Kernbereich der Holzwirtschaft ist die Produktion, Verarbeitung und der Handel mit Holzwaren. In 2008 wurden 38,5 Millionen Kubikmeter
Holzhalbwaren in Deutschland produziert. Ein Jahr zuvor wurden bei der
Holzerzeugung in Deutschland mehr als 76 Millionen Kubikmeter Rundholz und etwa 25 Millionen Kubikmeter Schnittholz hergestellt. Insgesamt wuchs die Holzproduktion in Deutschland zwischen 2003 und 2007 von rund 68 auf etwa 102 Millionen Kubikmeter pro Jahr. In den Ländern der
EU wurden rund 537 Millionen Kubikmeter Holz erzeugt (Stand 2007). Deutsche Unternehmen konnten beim
Export von Holz und Holzwaren in 2008 mehr als 6,6 Milliarden Euro erwirtschaften. Innerhalb der deutschen Holzindustrie verbrauchen Sägewerke das meiste
Rohholz. Dahinter folgen die Zell- und Holzstoffindustrie und die Faserplattenwerke.

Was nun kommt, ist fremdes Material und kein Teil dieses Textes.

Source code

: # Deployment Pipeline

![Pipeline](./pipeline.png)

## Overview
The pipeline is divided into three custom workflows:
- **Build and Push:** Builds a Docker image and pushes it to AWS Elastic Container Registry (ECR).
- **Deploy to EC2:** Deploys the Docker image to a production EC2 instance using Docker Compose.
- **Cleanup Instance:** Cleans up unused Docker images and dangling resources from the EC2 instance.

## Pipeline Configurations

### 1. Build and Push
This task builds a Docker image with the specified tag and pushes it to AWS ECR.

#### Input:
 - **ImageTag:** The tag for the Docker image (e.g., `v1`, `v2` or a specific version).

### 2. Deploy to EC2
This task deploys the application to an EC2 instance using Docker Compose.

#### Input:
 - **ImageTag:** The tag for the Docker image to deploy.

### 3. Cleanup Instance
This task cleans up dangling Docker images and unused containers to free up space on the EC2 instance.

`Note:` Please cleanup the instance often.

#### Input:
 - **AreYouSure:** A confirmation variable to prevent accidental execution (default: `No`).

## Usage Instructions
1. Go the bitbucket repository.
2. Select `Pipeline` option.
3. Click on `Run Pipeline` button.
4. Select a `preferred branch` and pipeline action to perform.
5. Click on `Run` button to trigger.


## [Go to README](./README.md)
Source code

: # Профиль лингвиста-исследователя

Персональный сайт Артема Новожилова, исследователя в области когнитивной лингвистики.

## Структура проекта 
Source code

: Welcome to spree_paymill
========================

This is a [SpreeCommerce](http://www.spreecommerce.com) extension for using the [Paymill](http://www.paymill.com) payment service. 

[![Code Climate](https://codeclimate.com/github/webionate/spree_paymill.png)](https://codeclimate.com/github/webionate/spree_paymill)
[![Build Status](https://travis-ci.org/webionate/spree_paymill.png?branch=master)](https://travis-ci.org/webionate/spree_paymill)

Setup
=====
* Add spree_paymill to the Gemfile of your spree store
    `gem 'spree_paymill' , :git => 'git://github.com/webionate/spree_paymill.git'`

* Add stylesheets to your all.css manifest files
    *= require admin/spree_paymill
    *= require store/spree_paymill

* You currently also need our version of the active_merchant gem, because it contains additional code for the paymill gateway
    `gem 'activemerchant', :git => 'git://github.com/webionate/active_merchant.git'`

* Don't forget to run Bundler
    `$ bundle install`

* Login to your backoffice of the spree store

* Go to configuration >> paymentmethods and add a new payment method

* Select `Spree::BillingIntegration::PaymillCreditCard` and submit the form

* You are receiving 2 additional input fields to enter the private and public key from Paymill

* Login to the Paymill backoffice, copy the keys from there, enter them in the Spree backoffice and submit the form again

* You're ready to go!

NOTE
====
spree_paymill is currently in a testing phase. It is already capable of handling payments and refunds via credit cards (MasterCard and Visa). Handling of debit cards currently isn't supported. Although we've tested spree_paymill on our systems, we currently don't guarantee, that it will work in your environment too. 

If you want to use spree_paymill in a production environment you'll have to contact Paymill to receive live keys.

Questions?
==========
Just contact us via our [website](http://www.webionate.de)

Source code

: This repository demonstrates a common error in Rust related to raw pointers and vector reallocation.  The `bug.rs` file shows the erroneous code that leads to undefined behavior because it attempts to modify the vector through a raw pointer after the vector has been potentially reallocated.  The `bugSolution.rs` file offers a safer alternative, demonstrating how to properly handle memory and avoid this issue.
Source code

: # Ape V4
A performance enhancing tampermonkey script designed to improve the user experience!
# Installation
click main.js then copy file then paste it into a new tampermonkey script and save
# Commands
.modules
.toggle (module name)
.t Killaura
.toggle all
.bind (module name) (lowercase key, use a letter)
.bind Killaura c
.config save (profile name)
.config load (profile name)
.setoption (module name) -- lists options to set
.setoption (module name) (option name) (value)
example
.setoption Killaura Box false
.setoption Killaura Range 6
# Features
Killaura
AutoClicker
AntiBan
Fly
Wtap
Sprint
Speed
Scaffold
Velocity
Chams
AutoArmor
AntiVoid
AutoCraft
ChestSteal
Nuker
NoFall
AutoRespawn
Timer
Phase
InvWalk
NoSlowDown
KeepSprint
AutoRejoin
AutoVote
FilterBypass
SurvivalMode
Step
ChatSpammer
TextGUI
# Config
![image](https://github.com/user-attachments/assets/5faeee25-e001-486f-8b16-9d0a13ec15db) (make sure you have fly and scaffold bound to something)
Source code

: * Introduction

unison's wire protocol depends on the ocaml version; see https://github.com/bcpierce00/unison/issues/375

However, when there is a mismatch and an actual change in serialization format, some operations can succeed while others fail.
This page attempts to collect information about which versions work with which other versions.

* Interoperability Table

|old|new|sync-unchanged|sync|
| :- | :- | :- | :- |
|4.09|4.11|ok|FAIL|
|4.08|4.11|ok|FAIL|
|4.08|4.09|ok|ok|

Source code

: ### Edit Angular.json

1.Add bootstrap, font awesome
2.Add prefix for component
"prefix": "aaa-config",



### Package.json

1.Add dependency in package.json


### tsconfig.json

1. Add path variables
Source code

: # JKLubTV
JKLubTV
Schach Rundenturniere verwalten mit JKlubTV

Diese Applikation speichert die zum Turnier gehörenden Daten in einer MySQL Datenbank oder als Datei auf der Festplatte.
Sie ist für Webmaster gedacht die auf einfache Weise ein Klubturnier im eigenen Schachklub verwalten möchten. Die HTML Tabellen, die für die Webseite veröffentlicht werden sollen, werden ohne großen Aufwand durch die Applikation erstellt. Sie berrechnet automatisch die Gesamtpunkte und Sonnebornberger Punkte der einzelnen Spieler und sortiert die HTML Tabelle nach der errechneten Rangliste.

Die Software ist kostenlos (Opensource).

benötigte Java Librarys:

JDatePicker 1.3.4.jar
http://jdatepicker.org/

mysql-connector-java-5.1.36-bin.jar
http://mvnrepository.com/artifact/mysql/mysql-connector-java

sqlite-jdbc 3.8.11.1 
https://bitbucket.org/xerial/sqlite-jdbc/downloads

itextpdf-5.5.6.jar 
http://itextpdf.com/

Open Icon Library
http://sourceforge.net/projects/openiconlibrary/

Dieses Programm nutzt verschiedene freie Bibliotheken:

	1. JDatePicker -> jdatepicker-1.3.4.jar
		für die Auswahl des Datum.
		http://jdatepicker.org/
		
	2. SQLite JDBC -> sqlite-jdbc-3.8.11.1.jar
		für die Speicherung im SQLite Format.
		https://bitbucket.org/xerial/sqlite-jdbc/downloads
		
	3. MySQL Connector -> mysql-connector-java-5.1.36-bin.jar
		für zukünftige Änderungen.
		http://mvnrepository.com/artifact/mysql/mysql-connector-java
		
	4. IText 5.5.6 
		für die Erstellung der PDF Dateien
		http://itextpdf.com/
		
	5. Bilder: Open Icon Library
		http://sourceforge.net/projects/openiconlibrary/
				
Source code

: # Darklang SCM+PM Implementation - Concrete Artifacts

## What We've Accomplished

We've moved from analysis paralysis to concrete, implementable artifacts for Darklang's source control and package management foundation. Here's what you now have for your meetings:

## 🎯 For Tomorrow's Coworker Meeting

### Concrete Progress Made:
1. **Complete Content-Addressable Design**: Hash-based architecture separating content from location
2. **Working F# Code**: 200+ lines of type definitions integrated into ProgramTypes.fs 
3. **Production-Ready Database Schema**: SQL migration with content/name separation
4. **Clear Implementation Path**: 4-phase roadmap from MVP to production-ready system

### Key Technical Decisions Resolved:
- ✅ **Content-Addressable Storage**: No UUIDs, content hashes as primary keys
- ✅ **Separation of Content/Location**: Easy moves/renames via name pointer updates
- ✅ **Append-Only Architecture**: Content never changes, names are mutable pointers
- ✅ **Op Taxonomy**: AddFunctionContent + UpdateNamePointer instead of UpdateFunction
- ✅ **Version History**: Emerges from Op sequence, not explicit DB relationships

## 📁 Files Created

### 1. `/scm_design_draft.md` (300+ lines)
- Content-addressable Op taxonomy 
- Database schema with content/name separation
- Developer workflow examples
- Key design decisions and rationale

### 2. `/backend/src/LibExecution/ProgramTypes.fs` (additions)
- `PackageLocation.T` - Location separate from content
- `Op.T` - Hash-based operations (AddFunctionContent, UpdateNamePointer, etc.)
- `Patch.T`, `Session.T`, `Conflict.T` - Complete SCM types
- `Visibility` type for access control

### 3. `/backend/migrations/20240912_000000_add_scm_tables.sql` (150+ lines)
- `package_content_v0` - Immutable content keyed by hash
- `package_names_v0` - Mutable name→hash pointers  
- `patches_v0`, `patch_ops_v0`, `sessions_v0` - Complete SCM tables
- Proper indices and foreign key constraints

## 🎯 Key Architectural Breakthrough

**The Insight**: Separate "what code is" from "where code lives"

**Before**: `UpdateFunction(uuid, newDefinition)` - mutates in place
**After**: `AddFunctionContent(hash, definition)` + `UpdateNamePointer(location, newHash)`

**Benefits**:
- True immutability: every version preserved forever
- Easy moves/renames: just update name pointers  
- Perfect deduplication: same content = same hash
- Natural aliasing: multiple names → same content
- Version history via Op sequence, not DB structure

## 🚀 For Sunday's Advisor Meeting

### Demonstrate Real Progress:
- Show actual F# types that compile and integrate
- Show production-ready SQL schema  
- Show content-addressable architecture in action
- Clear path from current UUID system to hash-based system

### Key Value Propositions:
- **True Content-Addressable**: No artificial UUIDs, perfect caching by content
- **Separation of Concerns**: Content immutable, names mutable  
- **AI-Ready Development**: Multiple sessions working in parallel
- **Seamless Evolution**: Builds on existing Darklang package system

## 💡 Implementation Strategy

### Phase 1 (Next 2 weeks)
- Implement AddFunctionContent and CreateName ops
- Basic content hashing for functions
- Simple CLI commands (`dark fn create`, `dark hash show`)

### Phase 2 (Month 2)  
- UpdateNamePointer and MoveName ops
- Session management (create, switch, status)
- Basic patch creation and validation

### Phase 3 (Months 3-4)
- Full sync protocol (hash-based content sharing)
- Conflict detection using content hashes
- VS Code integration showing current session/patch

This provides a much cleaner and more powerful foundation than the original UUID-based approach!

Die Holzwirtschaft wird in Deutschland vor allem von mittelständischen Unternehmen geprägt. Industrielle Großbetriebe finden sich nur im Bereich der Holzwerkstoffe. Derzeit zählt die Holzbranche nach Angaben des Bundesministeriums für Wirtschaft in Deutschland ungefähr 150.000 Mitarbeiter in Betrieben mit mehr als 50 Beschäftigten.